→ Job
Can you rewrite the passage on sanctions against Zimbabwe from "Zimbabwe was literally" to "the developing countries.", with "international financiers" renamed to "global lenders"?

→ Provided passage
-- Opening Marker --

Zimbabwe was literally cut off from the rest of the world as access to international credit markets was blocked after the enactment of the sanctions law, the Zimbabwe Democracy and Economic Recovery Act (ZIDERA) by the United States.
The country was barred from getting the much needed loans from international financiers such as the International Monetary Fund (IMF) and to date, the country received no support from the World Bank since 2001.
The worst part of it all is that Zimbabwe’s image was tainted and to date, potential investors have shied away from investing in the country despite the many opportunities offered and President Mnangagwa’s “Zimbabwe is Open for Business” mantra, as they fear to be blacklisted by the West.
The actual truth is that Zimbabwe would be so much better without sanctions, better than any of the developing countries.
The illegal sanctions drove Zimbabwe 10 steps backwards and its development trajectory was disturbed.
However, amid the effects of the illegal sanctions, Government has not been resting on its laurels as it has been working hard and doing its best to revive the agricultural sector.
Government came up with programmes such as the Command Agriculture and the Presidential Input Scheme Pfumvudza/Intwasa meant to ensure food security in the country.
Despite the illegal sanctions, tobacco production has been on the increase as sales have this season surpassed last year’s deliveries with 208 million kilogrammes of tobacco valued at US$637 million having passed under the hammer.
Zimbabwe’s lucrative horticulture sector is also undergoing a major facelift as the Government last month launched a US$30 million Horticulture Export Revolving Fund (HERF) in its efforts to explore new markets while reclaiming traditional ones.

-- Closing Marker --

→ Extracted records
-- Opening Marker --

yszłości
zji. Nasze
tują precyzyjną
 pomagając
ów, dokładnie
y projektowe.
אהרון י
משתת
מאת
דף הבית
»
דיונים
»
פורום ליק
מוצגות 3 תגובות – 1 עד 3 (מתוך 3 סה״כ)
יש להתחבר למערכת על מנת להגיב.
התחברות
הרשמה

-- Closing Marker --
-- Opening Marker --

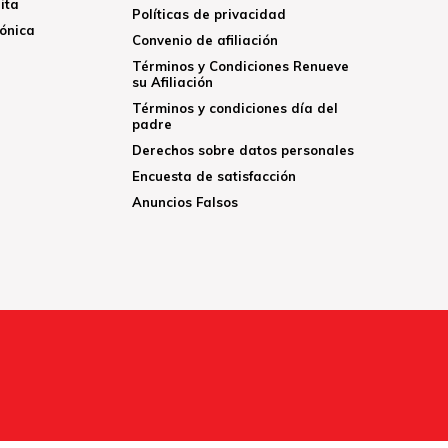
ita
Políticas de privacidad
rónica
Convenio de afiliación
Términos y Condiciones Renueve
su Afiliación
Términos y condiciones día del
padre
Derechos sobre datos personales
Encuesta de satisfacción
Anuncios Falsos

-- Closing Marker --
-- Opening Marker --

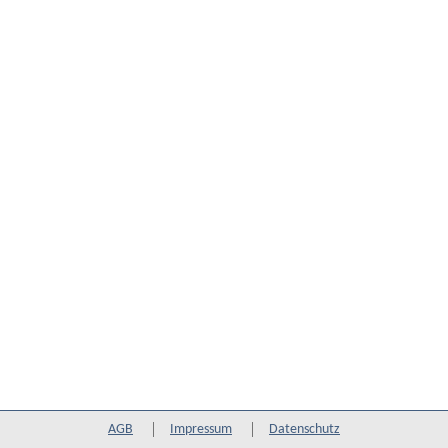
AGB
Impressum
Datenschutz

-- Closing Marker --

→ Expected answer
Zimbabwe was literally cut off from the rest of the world as access to international credit markets was blocked after the enactment of the sanctions law, the Zimbabwe Democracy and Economic Recovery Act (ZIDERA) by the United States.
The country was barred from getting the much needed loans from global lenders such as the International Monetary Fund (IMF) and to date, the country received no support from the World Bank since 2001.
The worst part of it all is that Zimbabwe’s image was tainted and to date, potential investors have shied away from investing in the country despite the many opportunities offered and President Mnangagwa’s “Zimbabwe is Open for Business” mantra, as they fear to be blacklisted by the West.
The actual truth is that Zimbabwe would be so much better without sanctions, better than any of the developing countries.